Brava Gente – Um doutor humano

Se o Acre conseguiu controlar a disseminação da hanseníase no estado, deve muito ao médico William John Woods. Foto: Diego Gurgel/Secom
Se o Acre conseguiu controlar a disseminação da hanseníase no estado, deve muito ao médico William John Woods. Foto: Diego Gurgel/Secom

“O Rio Purus tem 3.600 quilômetros. Eu percorri os 3.600, mais os afluentes”, conta o médico William John Woods, irlandês radicado em Rio Branco. Na verdade, ele cursou, durante décadas, não apenas um, mas todos os rios acreanos e afluentes, acompanhado de profissionais da saúde pública. A razão foi das mais nobres: identificar casos de hanseníase e realizar o controle da doença em todo o estado.

Há 35 anos em terras acreanas, seu esforço não tem sido em vão. Nas décadas de 70 e 80, o Acre era o recordista brasileiro em hanseníase, onde chegaram a ser identificados 500 casos anuais da doença. Em 2013, esse número foi de 15. Na capital, o Hospital Souza Araújo, especializado na área, já abrigou 500 internos. Hoje tem apenas 30. Pelas mãos do “doutor Williame” ou “doutor Guilherme”, como é conhecido, já passaram cerca de 12 mil pacientes portadores do mal de Hansen e receberam alta.

Quando, em 1986, o Ministério da Saúde determinou a implantação, em alguns estados, da poliquimioterapia (PQT), então uma nova técnica de combate à hanseníase recomendada pela Organização Mundial de Saúde, foi pelos esforços de William que o Acre foi incluído no projeto-piloto.

O benefício de todas as ações lideradas por esse homem não aponta somente para a cura orgânica de uma das doenças mais temidas desde a Antiguidade – o que já é um grande feito. Mas, para além da superação dos sofrimentos e horrores físicos que a hanseníase é capaz de produzir, a humanidade pode comemorar a libertação de um estigma tão arcaico que foi ilustrado biblicamente.

No Brasil, até o final da década de 70 uma lei determinava a internação obrigatória de pessoas com hanseníase em hospitais-colônia. De modo que não é incomum ouvir no Acre o relato, sempre carregado de pesar, de filhos que, na infância, tiveram os pais arrancados do seu convívio e que apenas quando já eram adultos os conheceram ou reconheceram.
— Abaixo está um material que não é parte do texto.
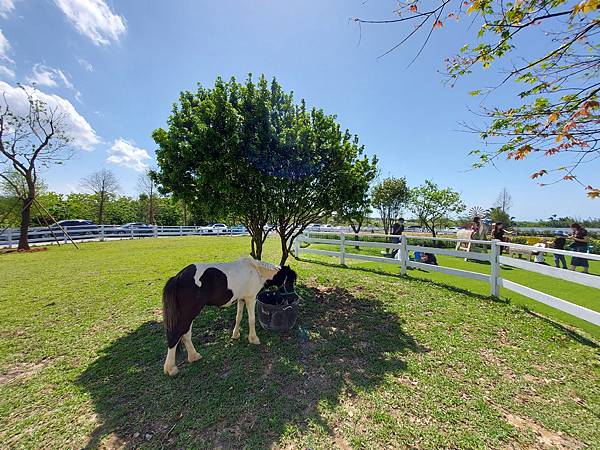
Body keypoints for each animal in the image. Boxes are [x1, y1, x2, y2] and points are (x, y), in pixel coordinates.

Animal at [163, 256, 296, 376]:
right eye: (289, 281)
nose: (293, 298)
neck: (257, 271)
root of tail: (178, 277)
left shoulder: (241, 299)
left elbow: (239, 317)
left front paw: (235, 335)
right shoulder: (250, 298)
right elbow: (251, 319)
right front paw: (253, 339)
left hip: (188, 315)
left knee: (186, 334)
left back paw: (194, 356)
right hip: (189, 313)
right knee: (176, 334)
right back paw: (171, 369)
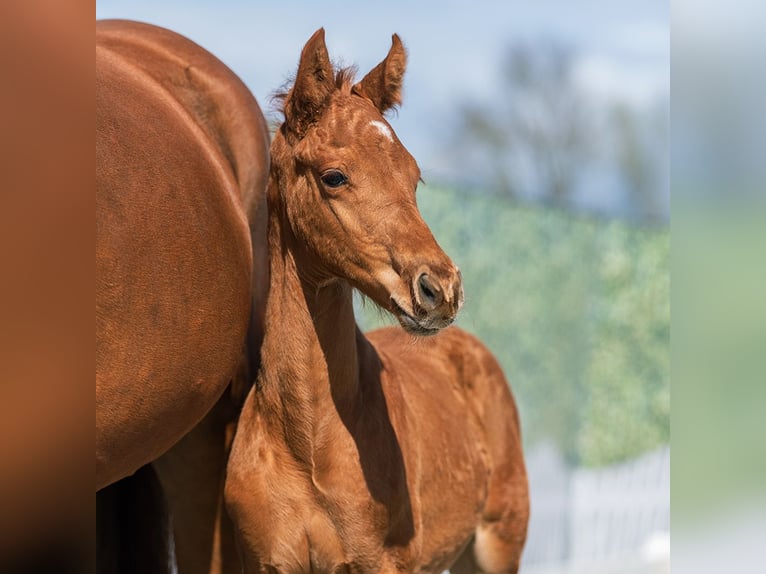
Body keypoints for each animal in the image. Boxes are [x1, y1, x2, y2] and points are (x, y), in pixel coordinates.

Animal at [224, 29, 529, 573]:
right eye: (333, 176)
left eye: (414, 176)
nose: (441, 288)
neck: (308, 446)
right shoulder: (264, 561)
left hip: (496, 546)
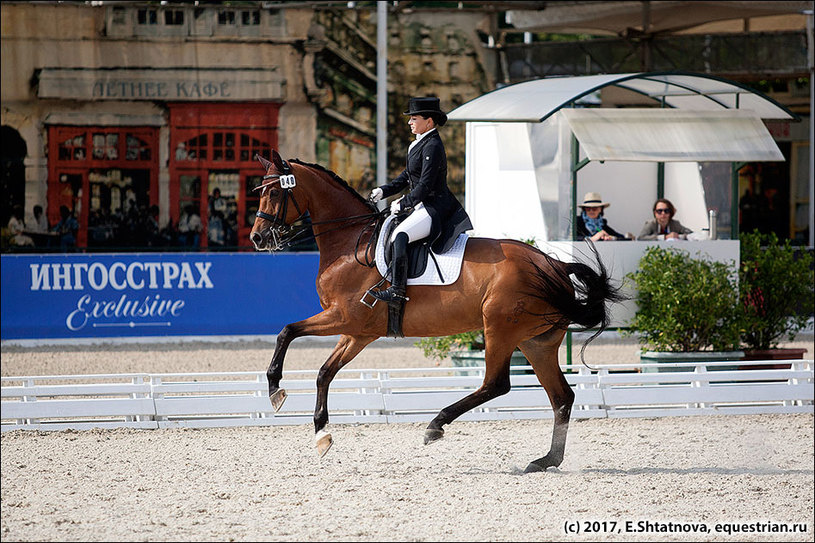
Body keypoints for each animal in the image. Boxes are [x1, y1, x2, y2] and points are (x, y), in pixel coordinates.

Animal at [252, 151, 620, 474]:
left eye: (274, 191)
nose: (257, 238)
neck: (350, 244)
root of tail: (555, 265)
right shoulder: (358, 333)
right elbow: (324, 372)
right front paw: (321, 434)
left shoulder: (344, 317)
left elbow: (287, 331)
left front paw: (275, 391)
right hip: (536, 342)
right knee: (561, 397)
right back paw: (545, 461)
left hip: (499, 328)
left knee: (496, 384)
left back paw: (435, 425)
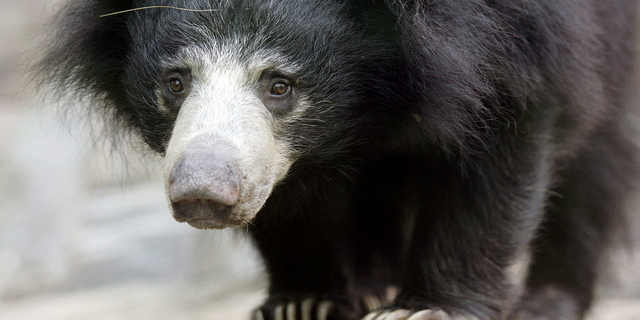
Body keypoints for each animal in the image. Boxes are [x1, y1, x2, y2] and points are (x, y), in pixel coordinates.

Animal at [36, 0, 640, 320]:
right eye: (176, 82)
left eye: (279, 85)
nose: (203, 194)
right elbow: (289, 203)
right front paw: (304, 302)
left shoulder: (523, 34)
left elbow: (500, 146)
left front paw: (428, 309)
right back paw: (374, 283)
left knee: (596, 167)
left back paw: (549, 301)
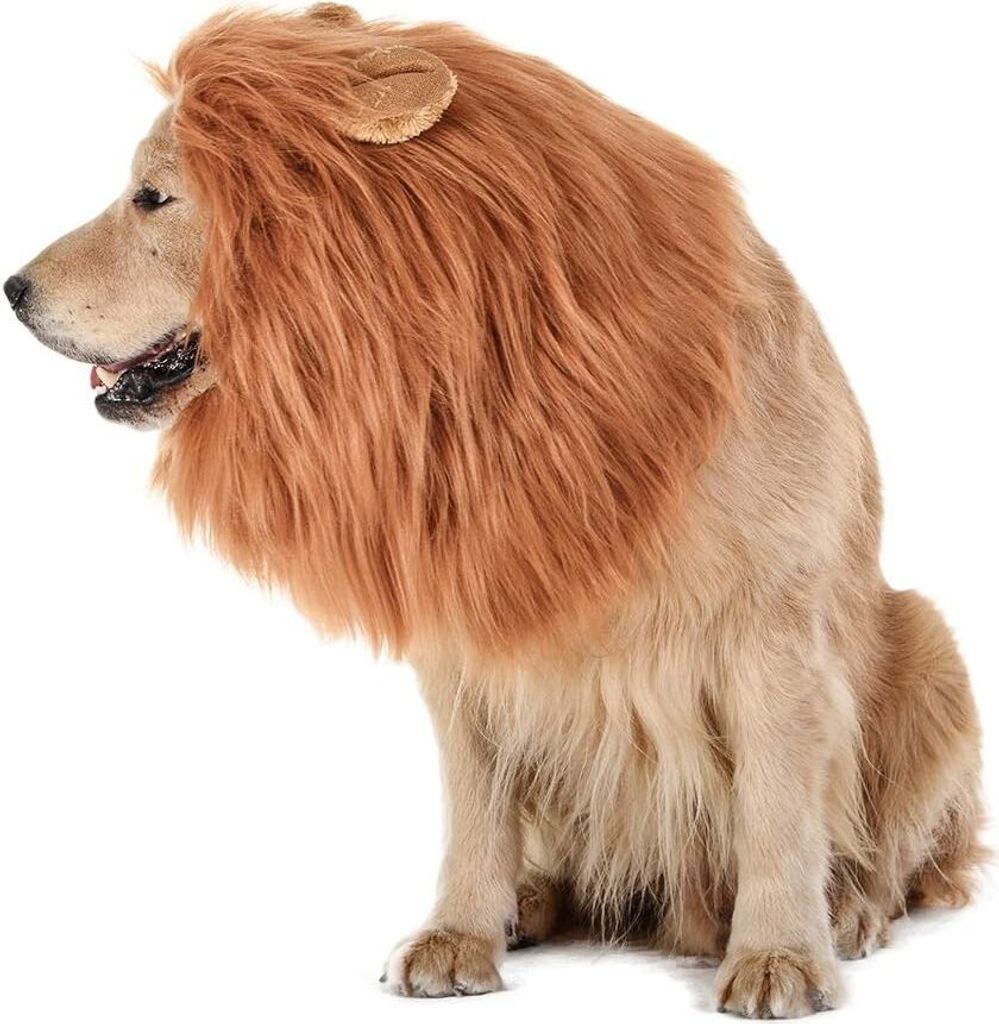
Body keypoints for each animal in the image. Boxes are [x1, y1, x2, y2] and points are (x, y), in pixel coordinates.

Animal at [4, 5, 984, 1017]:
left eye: (152, 197)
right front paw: (459, 933)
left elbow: (778, 809)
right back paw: (533, 901)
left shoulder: (772, 628)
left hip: (927, 641)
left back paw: (849, 912)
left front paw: (780, 954)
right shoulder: (468, 627)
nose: (13, 288)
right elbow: (476, 809)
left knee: (899, 856)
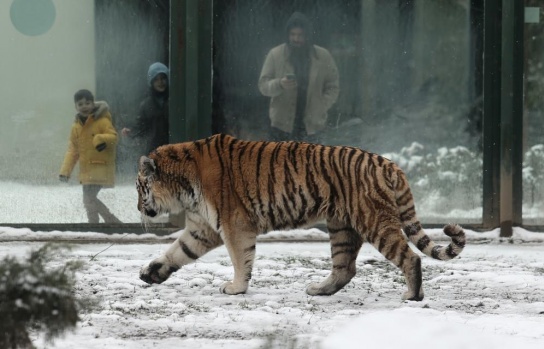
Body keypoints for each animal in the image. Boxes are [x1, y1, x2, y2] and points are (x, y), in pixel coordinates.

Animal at [139, 133, 464, 300]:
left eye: (140, 188)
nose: (140, 211)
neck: (184, 187)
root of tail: (389, 163)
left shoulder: (235, 225)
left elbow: (240, 259)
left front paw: (236, 288)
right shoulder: (202, 228)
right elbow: (177, 251)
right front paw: (151, 272)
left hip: (374, 221)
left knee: (411, 257)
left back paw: (412, 296)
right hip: (342, 227)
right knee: (346, 268)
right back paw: (319, 290)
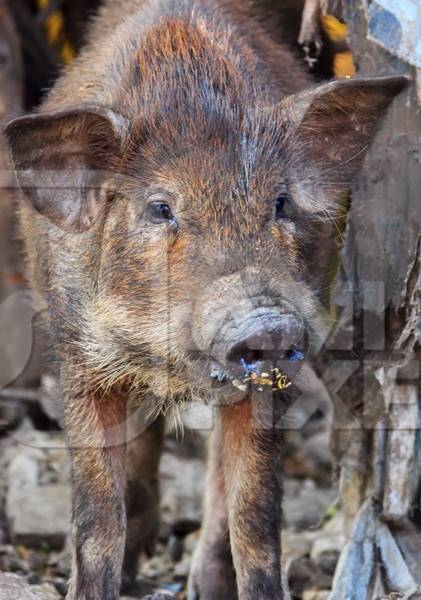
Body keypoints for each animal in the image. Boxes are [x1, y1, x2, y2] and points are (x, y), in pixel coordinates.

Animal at [4, 1, 406, 600]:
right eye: (160, 208)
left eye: (280, 202)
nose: (266, 321)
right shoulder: (79, 358)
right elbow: (97, 514)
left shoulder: (270, 383)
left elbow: (254, 515)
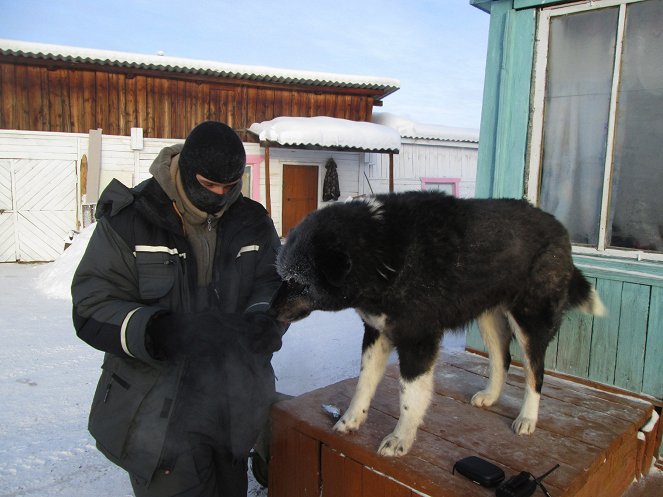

Talvez tenha sido esse ambiente de padecimento e de precariedade no atendimento em saúde que tenha motivado, lá pelos idos dos anos 60, o rapaz em missão batista no Amazonas, então com apenas 22 anos, a estudar Medicina, o que realizou em Manaus. Depois, fez residência em Dermatologia no Rio de Janeiro e ainda especializou-se em Oftalmologia na sua Irlanda.

Também estudioso da doença de Jorge Lobo, moléstia tropical pouco conhecida, Woods é uma referência nacional por ter descoberto que a medicação utilizada para portadores de hanseníase também tem efeitos positivos em pacientes de Jorge Lobo. Com base nesse dado, iniciou seu projeto de pesquisa junto à Secretaria de Estado de Saúde (Sesacre), em parceria com o Instituto Lauro de Souza Lima, de Bauru (SP). E o Acre é o único estado do país que oferece o tratamento.

Quase lacônico, o estilo pessoal de William é bastante discreto. Provavelmente ninguém ficará sabendo, por seu intermédio, que, por conta dos serviços que prestou à humanidade, é Doutor Honoris Causa pela Universidade Federal do Acre (Ufac), nem que foi uma das cem personalidades condecoradas pelo Estado do Acre com a réplica da espada de Plácido de Castro e nem mesmo que recebeu da rainha da Inglaterra o título de “Sir”, como Cavaleiro da Ordem do Império Britânico.

Sem alarde, apenas trabalha. E já completou 77 anos. Deixou o cargo de coordenador do Setor de Hanseníase do Hospital das Clínicas do Acre para poder clinicar. Explica com simplicidade: “Prefiro atender”. E não deixa de mencionar as conquistas: “Hoje contamos com todo o apoio da Saúde do Estado”.

Quando fala, entretanto, da adaptação de um cidadão europeu ao ambiente amazônico e ao idioma português, Sir William John Woods dá mostras de que mantém o humor britânico: “Os primeiros 50 anos são os piores”.

Mas por que ele permaneceu aqui mesmo enfrentando condições tão adversas? Provavelmente porque, movido por ideais profundamente solidários, ao se deparar com as dores do corpo e da alma humana, reagiu como bem poucos: tomou para a si a responsabilidade de aliviar o sofrimento dos seus semelhantes.